Trinity, as one example, has had three Div-I bball transfers in recent years, and currently has transfers from UHouston, UConn, Colgate, and UVA all playing major roles on its football team. Of course, Trinity has much lower SAT’s than Amherst or Williams to begin with, so a kid with a 1050 wouldn’t stand out nearly as much there. But I think Williams is doing it the right way — encouraging excellence in student-athletes in the sports where visibility might not be as high, but the students are able to benefit from the experience of competing at the highest level.

Does this mean Williams may never win another championship in men’s basketball or go undefeated in men’s football? Perhaps. But, at least in hoops, if they can attract 3-4 stars with 1300 plus SAT’s (very doable based on past experience) at least the basketball team has a shot.

One other issue that may, in the long run, compromise Williams athletics: the sorry state of the athletic facilities. The weight room is a joke compared to Amherst, Middlebury, or many high schools, and several other athletic facilities are badly in need of some fixing up. The fact that the weight room is like it is, despite the huge bucks coming in for the campaign, are a not so subtle signal about the current administration’s feeling about athletics as a campus priority.

#2 Comment By Current Eph On October 14, 2005 @ 7:07 pm

The 75 people on the Williams Varsity Football roster includes those play on JV. The JV games are usually played on Sunday morning games. The Ephs have relatively the same number of players as Amherst and Trinity, and though all of these teams have more players than a team like Bowdoin, it’s a totally acceptable size for a nescac team.

By the way, Nebraska has more like 124 players, not 75, and a plethora of assistant coaches (17 to Williams 10). And for many of the Williams Assistant Coaches, football is not a year-round commitment like it is for the Huskers coaches, at least 5 of them are coaches for another sport (2 are even head coaches).

#3 Comment By frank uible On October 14, 2005 @ 8:02 pm

Football – now there is something that is near and dear to me – and, of course, makes a true and major difference in the scheme of things! The foregoing is so full of errors, omissions and misleading propositions (along with a few incidental truths) I haven’t the time or inclination to straighten it, but at any rate you are now on notice of my objection to any and all of it.
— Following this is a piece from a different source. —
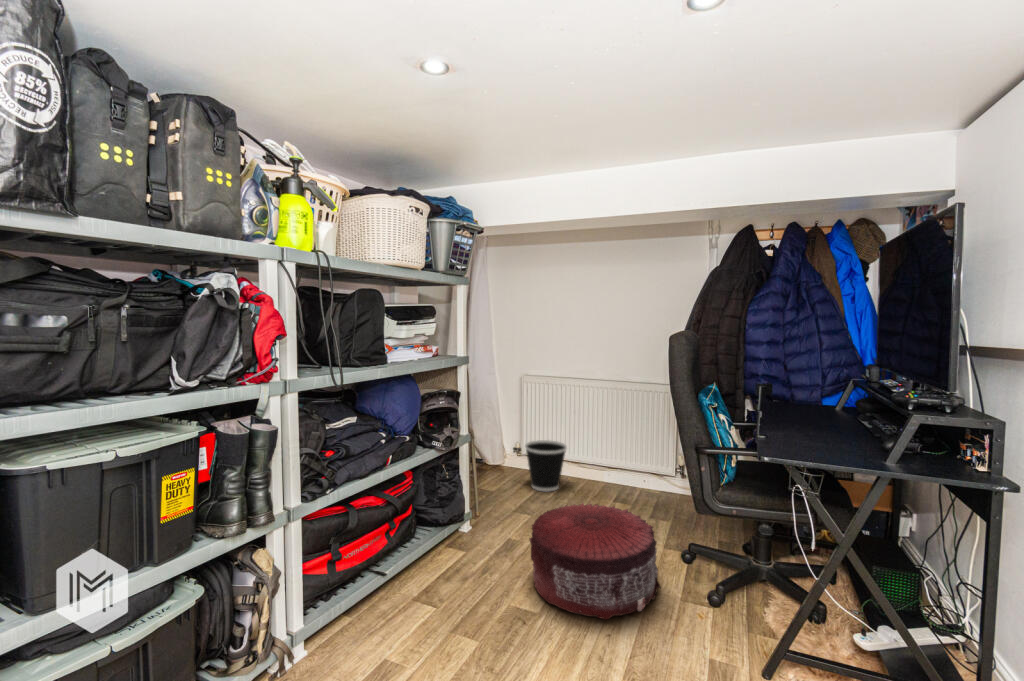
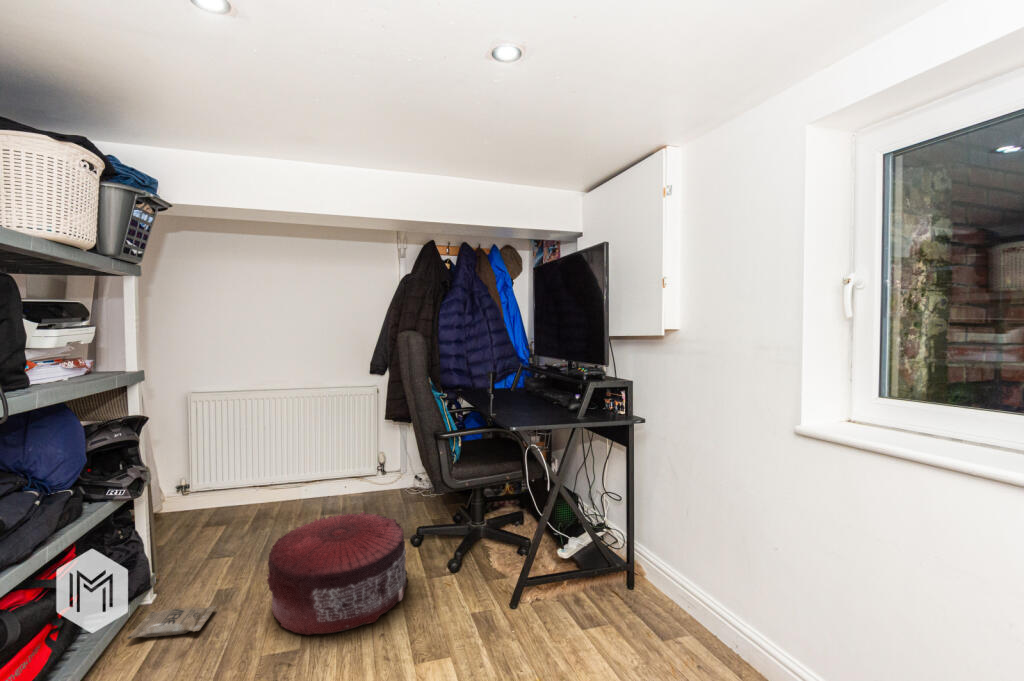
wastebasket: present [525,440,567,492] -> none [202,465,260,528]
bag: none [444,537,502,563] -> present [126,606,217,639]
#4 Comment By Anonymous On October 15, 2005 @ 12:45 am

On Athletic Tips and Investment Banking Jobs:

I think that there is a huge misconception as to what kind of people at Williams get Investment Banking Jobs. By reading the posts, I got the feeling that some of you put the following rationale on having Tips athletes:

The Tips are more likely to be interested
in the I-Banking jobs; thus, if acceptetd to these jobs, the athletes will have a higher earning expectancy; thus, they will give large gifts to Williams.

But, there is a bit IF in this reasining:namely, in “if acceptetd to these jobs.”

As an Eph who recently went through the hell of the interview process, I can say that people who get the top I-Banking jobs do not come from the left tail of the SAT/GPA distributions. Sure, most of them are not in the top 10% of the class; I guesstimate, however, that the overwhelming majority of them has a decent GPA in 3.0 to 3.7 range. I happen to know a large number of the people who inteviewed for these jobs, and I would not used an adjective “stupid by Williams standards” to describe any of them.

My point is that very few Tips have GPA goodenough to get an interview with these firms (to get an interview in the first place, you need to submit your resume with the GPA/SAT scores on it). Probably most people who get these jobs are atletes; very few of them are actually tips.

Thus, the argument that college admits TIPS to be able to reap the financial benefits from them later on does not hold, as an overwhelming majority of them will not get an exorbitantly paying jobs anyway.

You might argue that TIPS contribute to the athletic image of the school, which in turn attracts the athletic-minded smart students, which in turn translates to more investment bankers….
However, I personally think that this link is tenuous.